Barnes & Noble E-reader

I am still looking for a good iPad ebook app.

I was frustrated that neither Apple’s iBook app nor Amazon’s Kindle app let you do all of the following:

  • Highlight in multiple colors
  • Type annotations
  • Look up words in a dictionary

The B&N app lets you highlight in a single color (gray), and permits both annotation and lookups (via a dictionary and Google).

There no way to copy passages to a clipboard or export your annotations (a vital feature for serious academic study).

Looking for books to download is tedious — the app dumps you to a web page, rather than letting you browse inside the app.
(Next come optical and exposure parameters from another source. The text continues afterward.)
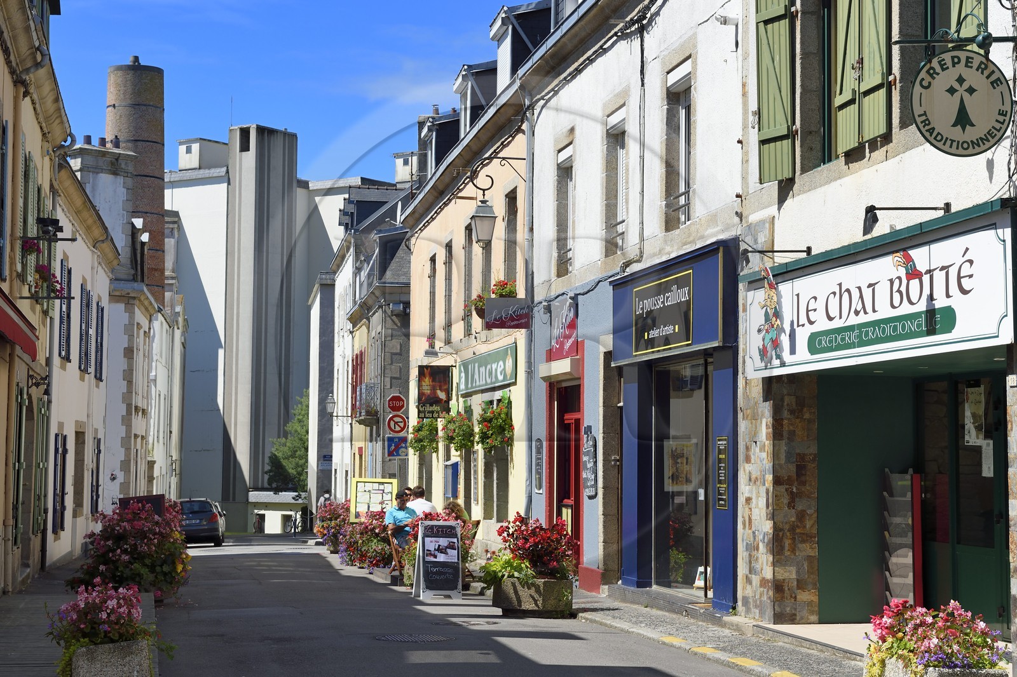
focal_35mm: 62
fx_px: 1751
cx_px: 508
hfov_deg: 32.4
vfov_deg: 21.9
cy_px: 338
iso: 200
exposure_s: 1/400
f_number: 10
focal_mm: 62
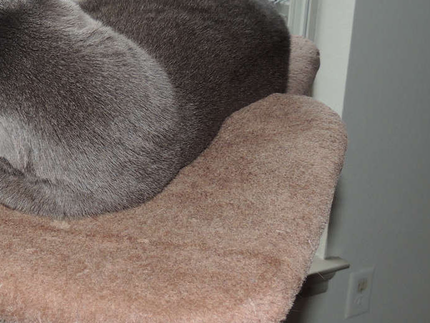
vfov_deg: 22.6
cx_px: 78
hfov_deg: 29.1
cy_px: 169
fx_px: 808
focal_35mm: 65
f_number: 3.3
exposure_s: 1/30
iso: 200
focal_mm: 6.2
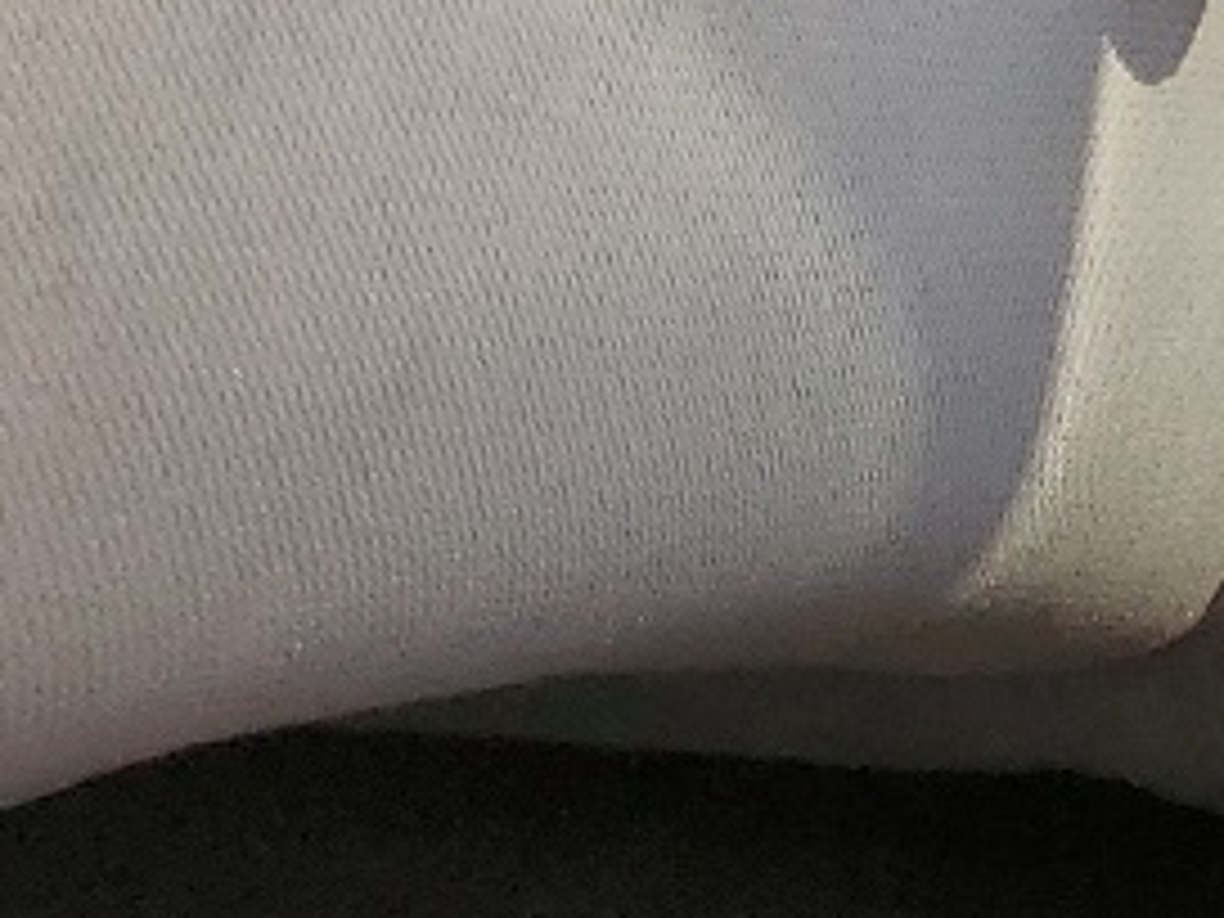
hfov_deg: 11.4
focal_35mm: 153
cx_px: 2570
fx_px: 5410
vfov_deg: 9.0
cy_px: -1035
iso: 50
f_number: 1.5
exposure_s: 1/263
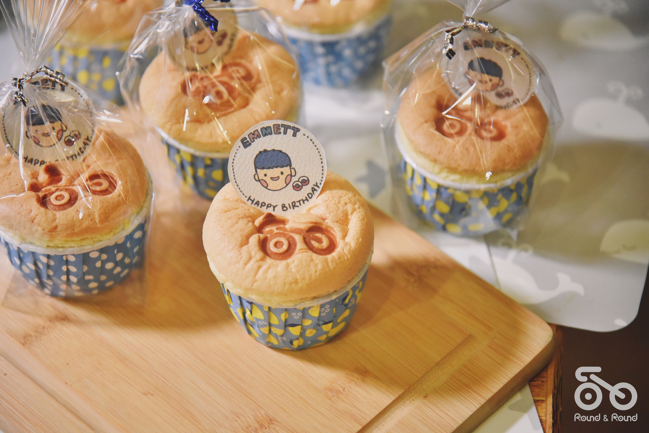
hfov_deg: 17.1
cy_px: 216
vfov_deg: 11.4
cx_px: 324
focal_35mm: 120
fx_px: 2164
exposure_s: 1/500
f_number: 4
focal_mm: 120
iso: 6400
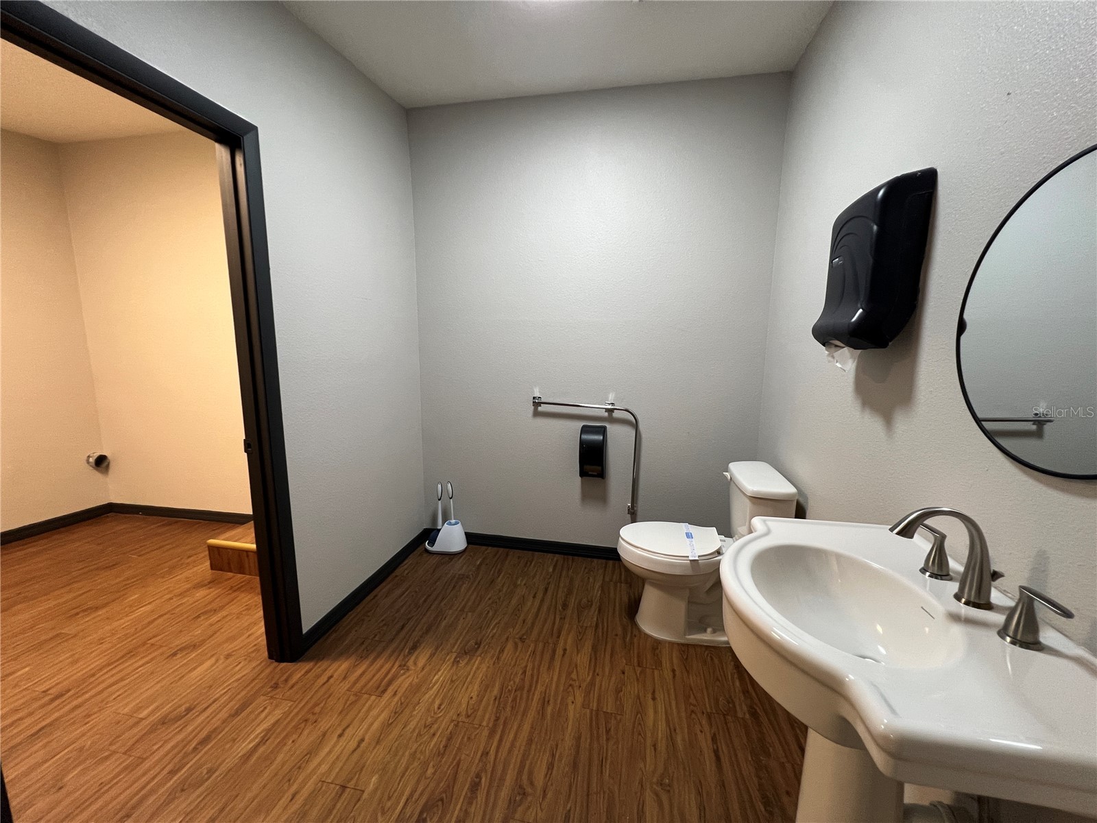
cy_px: 412
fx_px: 412
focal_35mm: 13
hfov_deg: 106.2
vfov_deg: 89.9
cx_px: 548
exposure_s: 1/60
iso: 200
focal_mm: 1.57
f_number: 1.8
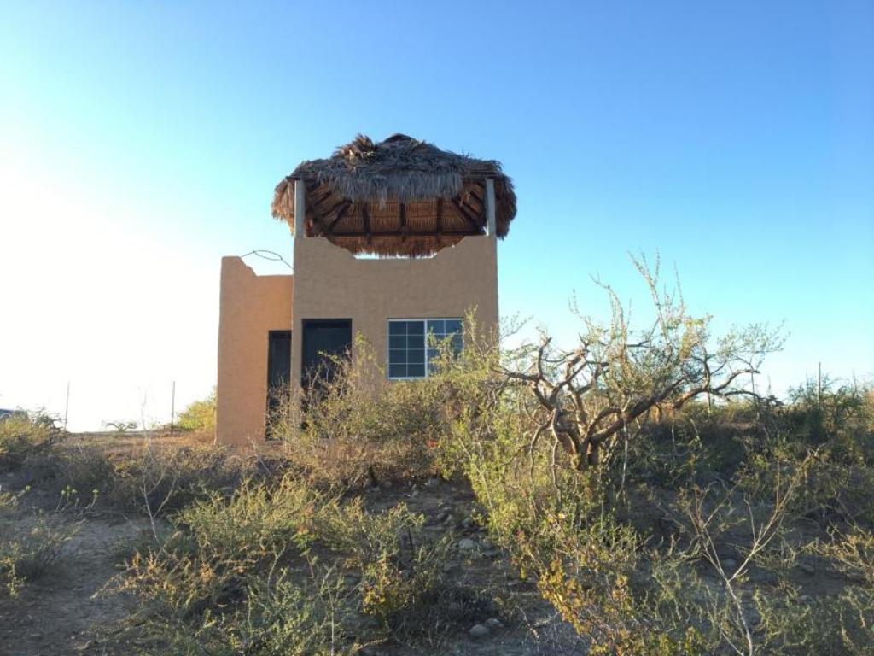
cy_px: 328
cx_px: 437
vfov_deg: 48.2
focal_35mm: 29
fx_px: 732
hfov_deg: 61.7
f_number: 2.2
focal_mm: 4.15
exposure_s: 1/236
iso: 25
I created an account, which is perfectly reasonable. While B&N has trumpeted its partnership with Google Books, there is no easy way to find those books. They are returned as part of a search inquiry, but the B&N app is a cumbersome way to explore Google’s holdings.
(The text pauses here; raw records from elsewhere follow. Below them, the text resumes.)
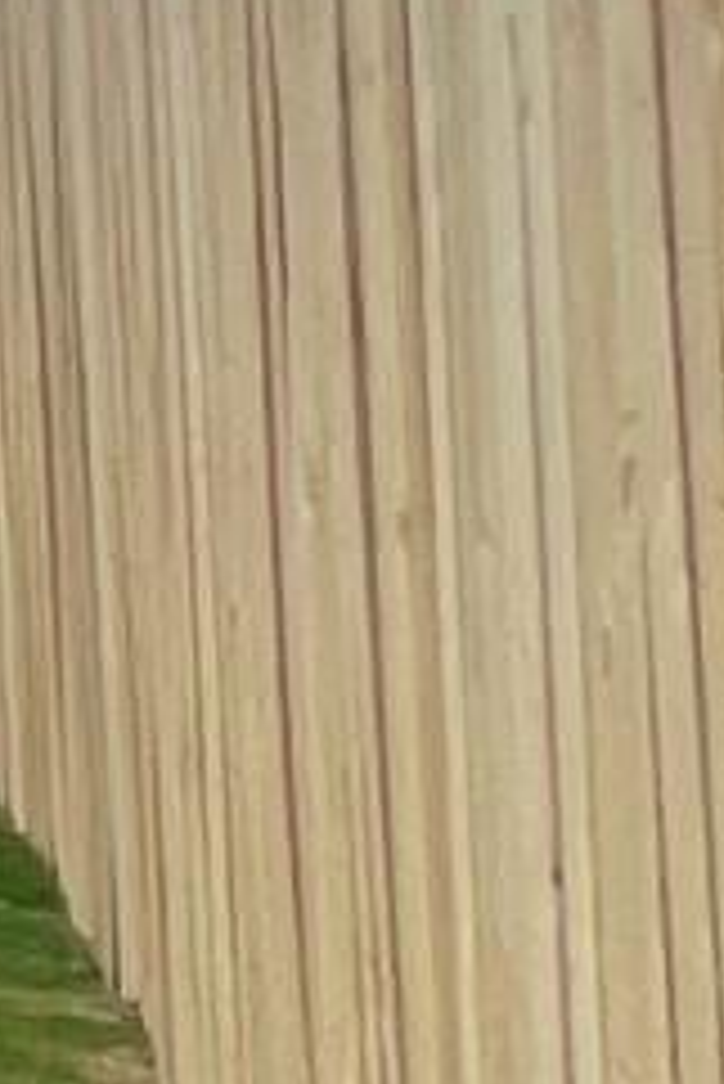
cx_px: -3849
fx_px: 3464
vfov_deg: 17.5
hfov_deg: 4.8
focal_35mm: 115
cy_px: 85
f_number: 1.8
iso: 32
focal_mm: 1.57
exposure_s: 1/968
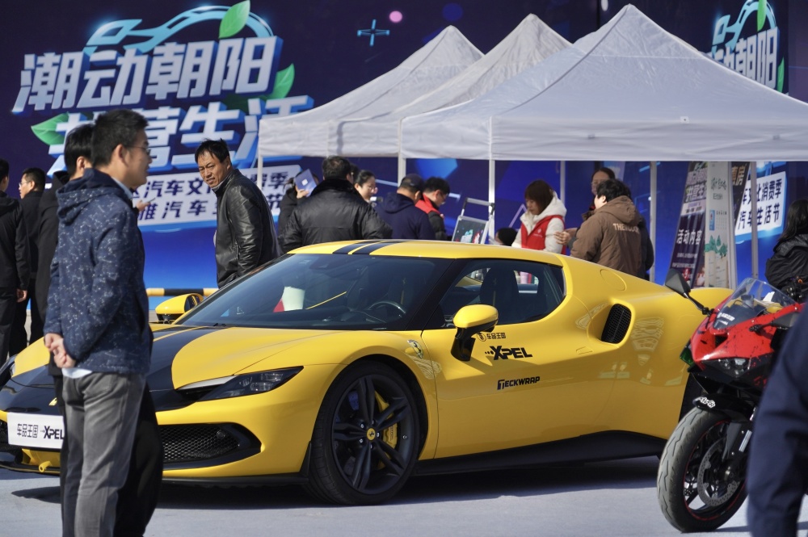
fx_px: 4194
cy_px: 268
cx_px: 404
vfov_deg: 7.3
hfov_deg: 11.0
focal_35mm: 187
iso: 400
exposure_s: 1/2500
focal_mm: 187
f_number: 6.3
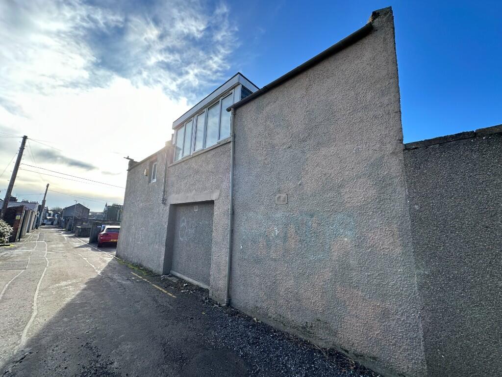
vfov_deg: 85.7
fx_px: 203
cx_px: 251
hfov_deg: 102.1
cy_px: 188
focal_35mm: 14
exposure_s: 1/399
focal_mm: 2.22
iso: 40
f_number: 2.2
I found a random out-of-copyright scanned edition of Huckleberry Finn, and clicked the link to download the free file, but I found a screen that asked for my credit card information.
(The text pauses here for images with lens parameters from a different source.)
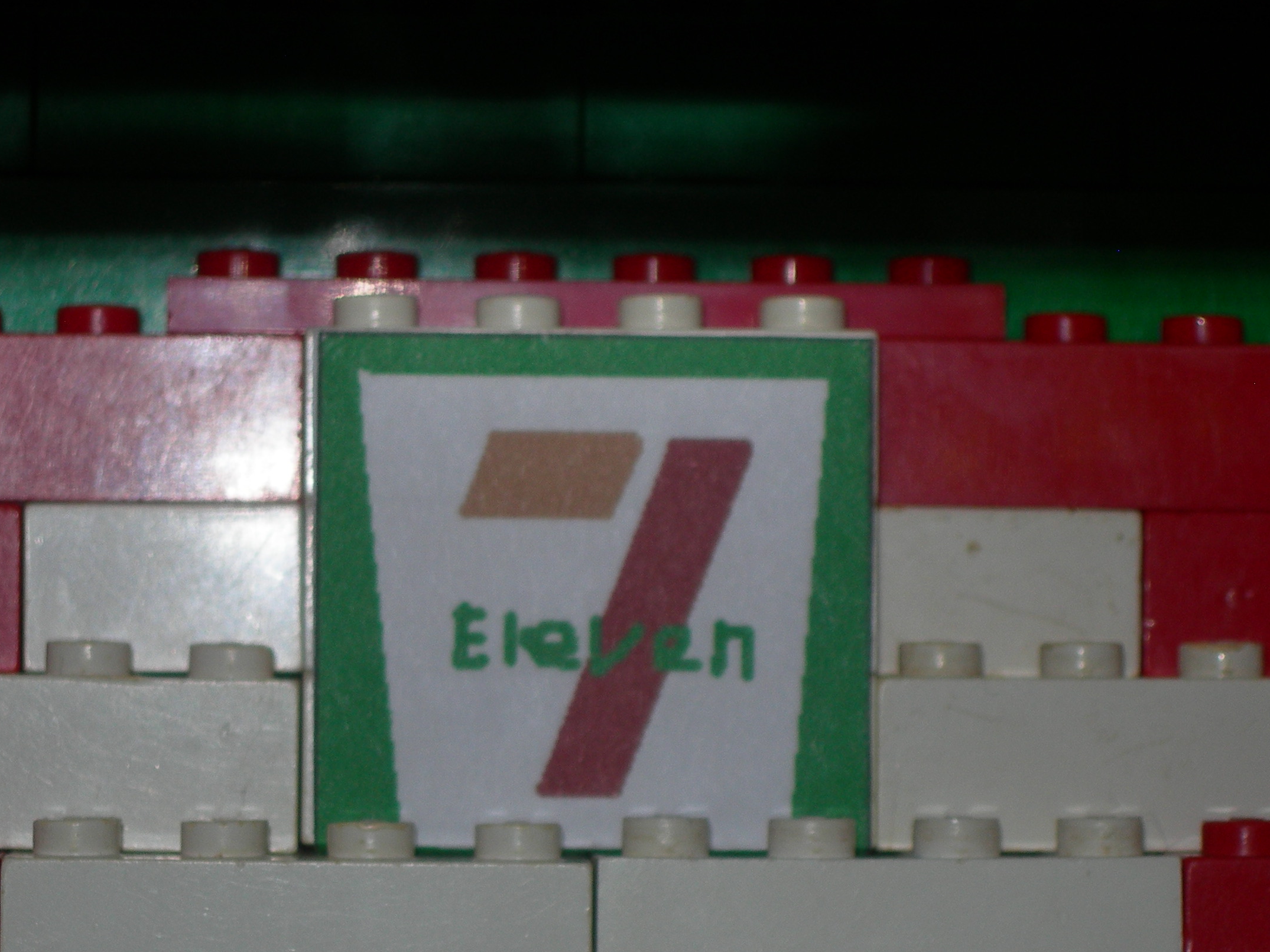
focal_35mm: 163
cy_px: 641
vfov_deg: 9.1
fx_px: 5979
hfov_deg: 12.1
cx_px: 486
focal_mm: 23.4
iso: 50
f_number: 4.9
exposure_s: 1/60.1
My credit card. To download a free book.

Since there is no way to share or export annotations, the implementation is only slightly more beneficial than no annotations at all.

I was a bit thrown by the non-standard keyboard that popped up as I tried to sign in. There is an underscore in my login name, and the standard iPad keyboard requires me to type four characters to insert it and return to the alphabet keyboard. The soft keyboard in the BN reader mover the underscore, which meant in had to hunt quite a bit to find it, which put me in a bad mood, probably making me more likely to give up when I hit the credit card screen.

I actually like where BN put the underscore better than where Apple put it, but you can’t go around changing interface details without paying for it somewhere.

This app was not ready when the iPad rolled out, it is not as well designed as either the iBook or the Kindle app, and the website hides the free ebooks. Plus, the marketing palaver tries to make an emotional connection with the reader’s memories of B & N as the same bookstore you grew up with.

Sorry, folks at B&N, but this me-too app will not do much to prop up your brick-and-mortar business model.